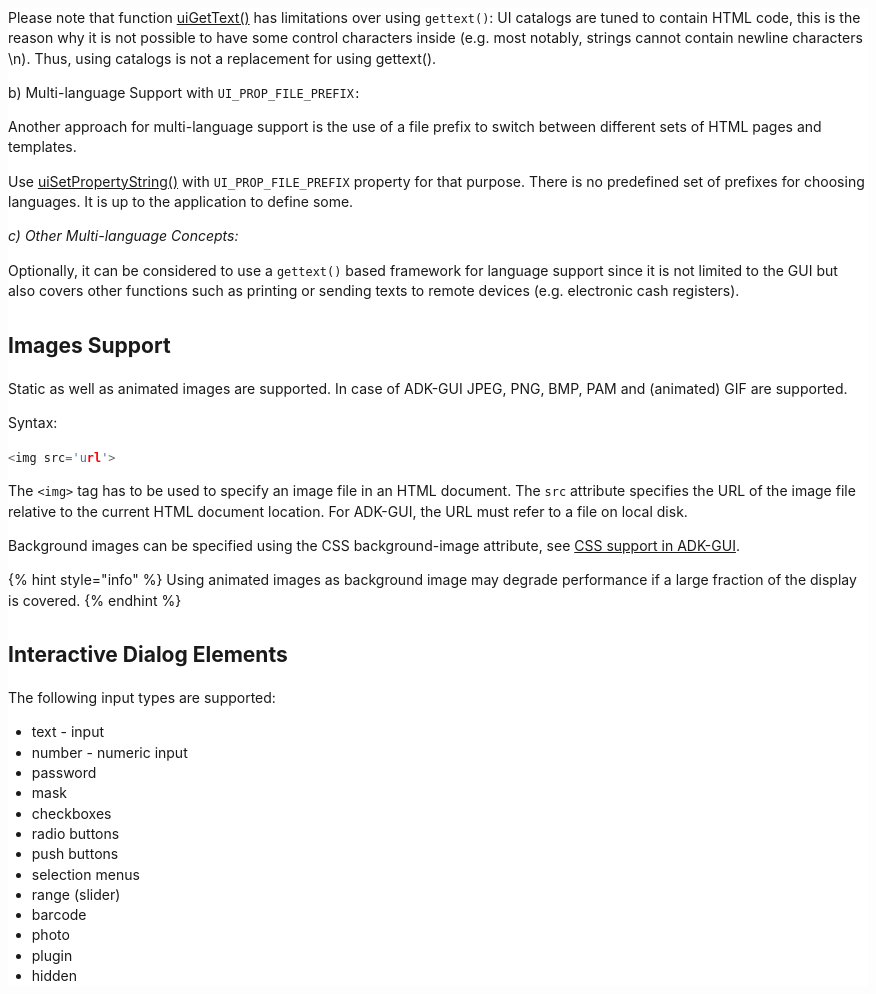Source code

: Please note that function <a href="namespacevfigui.md#a742c67e3b8c81268853ca4aa1302eaa6">uiGetText()</a> has limitations over using `gettext()`: UI catalogs are tuned to contain HTML code, this is the reason why it is not possible to have some control characters inside (e.g. most notably, strings cannot contain newline characters \\n). Thus, using catalogs is not a replacement for using gettext().

b\) Multi-language Support with `UI_PROP_FILE_PREFIX:`

Another approach for multi-language support is the use of a file prefix to switch between different sets of HTML pages and templates.

Use <a href="namespacevfigui.md#a3c03200cb65db47c2437f9729b87151a">uiSetPropertyString()</a> with `UI_PROP_FILE_PREFIX` property for that purpose. There is no predefined set of prefixes for choosing languages. It is up to the application to define some.

*c) Other Multi-language Concepts:*

Optionally, it can be considered to use a `gettext()` based framework for language support since it is not limited to the GUI but also covers other functions such as printing or sending texts to remote devices (e.g. electronic cash registers).

## Images Support <a href="#gui_images_support" id="gui_images_support"></a>

Static as well as animated images are supported. In case of ADK-GUI JPEG, PNG, BMP, PAM and (animated) GIF are supported.

Syntax:

``` cpp
<img src='url'>
```

The `<img>` tag has to be used to specify an image file in an HTML document. The `src` attribute specifies the URL of the image file relative to the current HTML document location. For ADK-GUI, the URL must refer to a file on local disk.

Background images can be specified using the CSS background-image attribute, see [CSS support in ADK-GUI](#gui_css_support_in_directgui).

{% hint style="info" %}
Using animated images as background image may degrade performance if a large fraction of the display is covered.
{% endhint %}

## Interactive Dialog Elements <a href="#gui_interactive_elements" id="gui_interactive_elements"></a>

The following input types are supported:

- text - input
- number - numeric input
- password
- mask
- checkboxes
- radio buttons
- push buttons
- selection menus
- range (slider)
- barcode
- photo
- plugin
- hidden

ABOUT THIS EXERCISE ::
With the pictures excluded, restate the material exactly as it stands.

RESPONSE ::
Source code

: Please note that function <a href="namespacevfigui.md#a742c67e3b8c81268853ca4aa1302eaa6">uiGetText()</a> has limitations over using `gettext()`: UI catalogs are tuned to contain HTML code, this is the reason why it is not possible to have some control characters inside (e.g. most notably, strings cannot contain newline characters \\n). Thus, using catalogs is not a replacement for using gettext().

b\) Multi-language Support with `UI_PROP_FILE_PREFIX:`

Another approach for multi-language support is the use of a file prefix to switch between different sets of HTML pages and templates.

Use <a href="namespacevfigui.md#a3c03200cb65db47c2437f9729b87151a">uiSetPropertyString()</a> with `UI_PROP_FILE_PREFIX` property for that purpose. There is no predefined set of prefixes for choosing languages. It is up to the application to define some.

*c) Other Multi-language Concepts:*

Optionally, it can be considered to use a `gettext()` based framework for language support since it is not limited to the GUI but also covers other functions such as printing or sending texts to remote devices (e.g. electronic cash registers).

## Images Support <a href="#gui_images_support" id="gui_images_support"></a>

Static as well as animated images are supported. In case of ADK-GUI JPEG, PNG, BMP, PAM and (animated) GIF are supported.

Syntax:

``` cpp
<img src='url'>
```

The `<img>` tag has to be used to specify an image file in an HTML document. The `src` attribute specifies the URL of the image file relative to the current HTML document location. For ADK-GUI, the URL must refer to a file on local disk.

Background images can be specified using the CSS background-image attribute, see [CSS support in ADK-GUI](#gui_css_support_in_directgui).

{% hint style="info" %}
Using animated images as background image may degrade performance if a large fraction of the display is covered.
{% endhint %}

## Interactive Dialog Elements <a href="#gui_interactive_elements" id="gui_interactive_elements"></a>

The following input types are supported:

- text - input
- number - numeric input
- password
- mask
- checkboxes
- radio buttons
- push buttons
- selection menus
- range (slider)
- barcode
- photo
- plugin
- hidden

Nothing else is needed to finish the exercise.